The region around the glycosylation site GluN1-N368 controls recognition by patients’ antibodies, but glycosylation itself is not necessary or sufficient for antibody staining. Still, it is becoming increasingly clear that glycosylation affects channels in a variety of ways: GluN2B glycosylation was recently identified as a determinant of synaptic integration (Storey et al., 2011), and ASIC1a trafficking is regulated by N-linked glycosylation (Jing et al., 2012). The regulation of glycosylation is still largely unknown; however, one potential mechanism of regulation is the restricted expression of different glycosyltransferases (Yamamoto et al., 2003). As the detailed investigation of specific glycopeptides becomes more commonplace, the mechanisms underlying glycosylation regulation should become more clear.
While the present work has made substantial progress in determining which components of the ATD are necessary for antibody binding, developing tools that can be used to both study the role of ATD conformation on channel function and for a thorough examination of the patient population, considerable work remains. Based on the present data, N368 PTMs are not a tenable explanation for the relative lack of cerebellar antibody staining and symptomatology, but the reason for the sparing of the cerebellum is unknown. It is unclear how ATD modulatory factors interact with patient antibody binding and what effect that might have on disease progression. Also, while the present work provides strong evidence that the epitope is the same across patients with tumors and those without, how the autoimmune response is generated in the latter group is unclear. There remain a large number of potential triggers for the initiation of the immune process; as this disorder becomes more widely identified and studied, there should be significant advances in this area. Because recovery rates are much greater when the tumor is found and removed (Dalmau et al., 2008), determining the immunological trigger must be a priority in future work. The tools developed here should help in that process.
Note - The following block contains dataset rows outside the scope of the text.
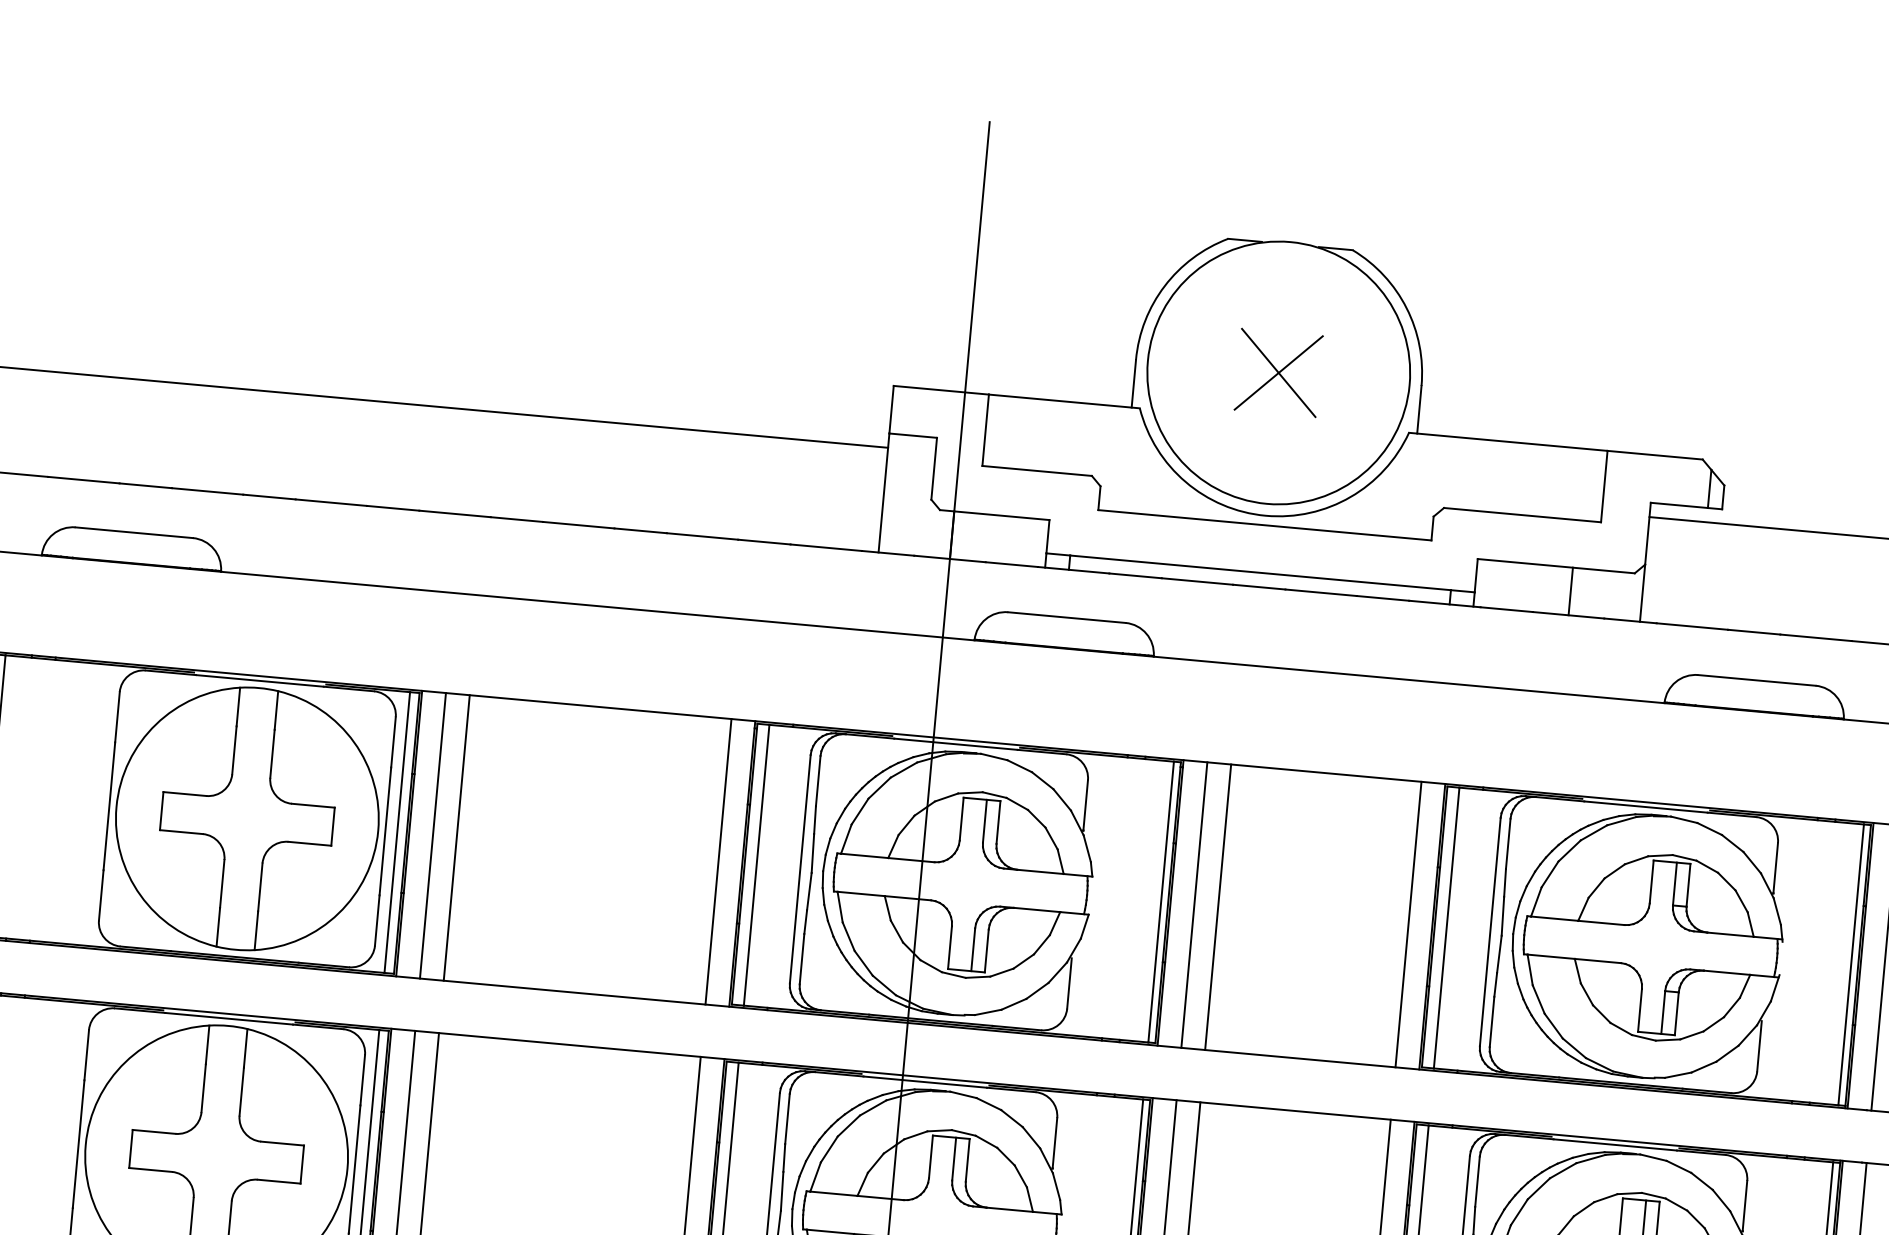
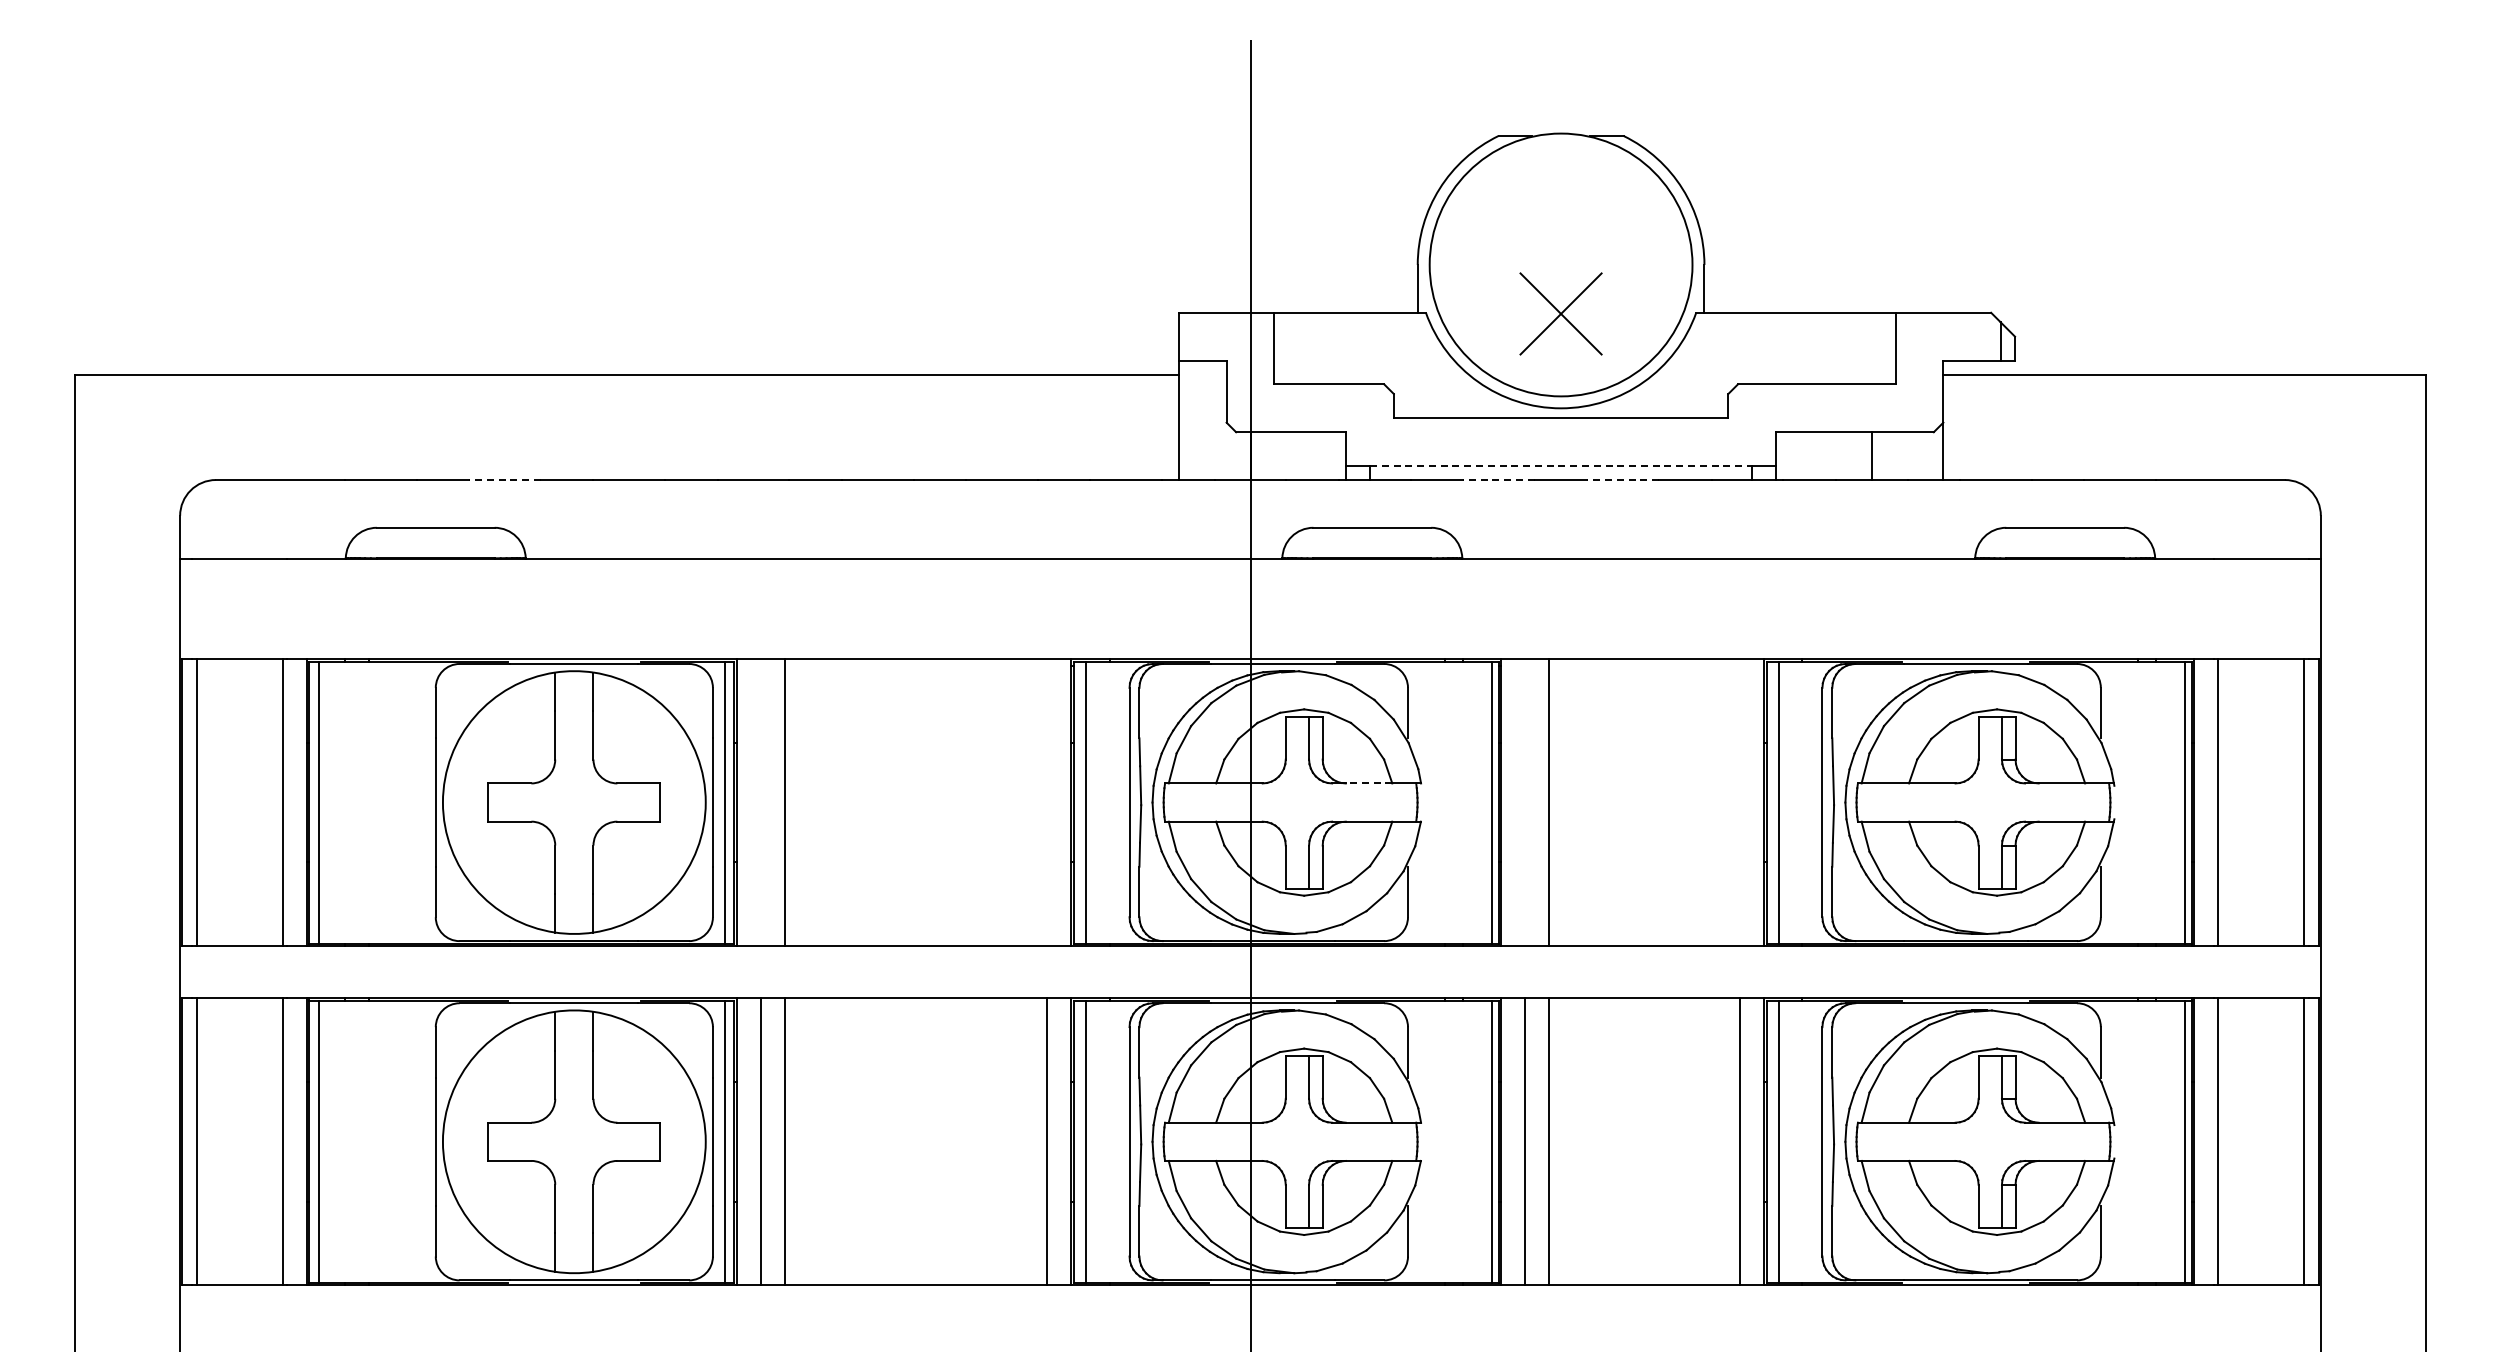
part: (1278, 372) -> (1560, 313), moved
line: (207, 491) -> (505, 480), solid -> dashed
line: (1261, 572) -> (1561, 465), solid -> dashed
line: (1196, 581) -> (1498, 480), solid -> dashed
line: (1321, 593) -> (1623, 480), solid -> dashed
line: (432, 835) -> (760, 802), removed
line: (718, 861) -> (1047, 802), removed
line: (1039, 871) -> (1368, 783), solid -> dashed
line: (1194, 905) -> (1525, 802), removed
line: (1408, 924) -> (1740, 802), removed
This work was supported by NIH grants NS045986, NS067270, and P30 HD026979 (DRL); NS077851, MH094741, CA89054 (JD); and MH083395 (AJG). JD receives additional funding from Euroimmun, Fundació la Marató de TV3, and the McKnight Foundation. We would like to thank Stefano Vicini for helpful discussions and technical aid on single-channel recordings, and Rita Balice-Gordon for useful discussions.
Conflict of Interest: DRL and JD receive royalties from the sale of testing for NMDAR autoantibodies. JD receives additional royalties from the editorial board of Up-To-Date and from a patent for the use of Ma2 as an autoantibody test.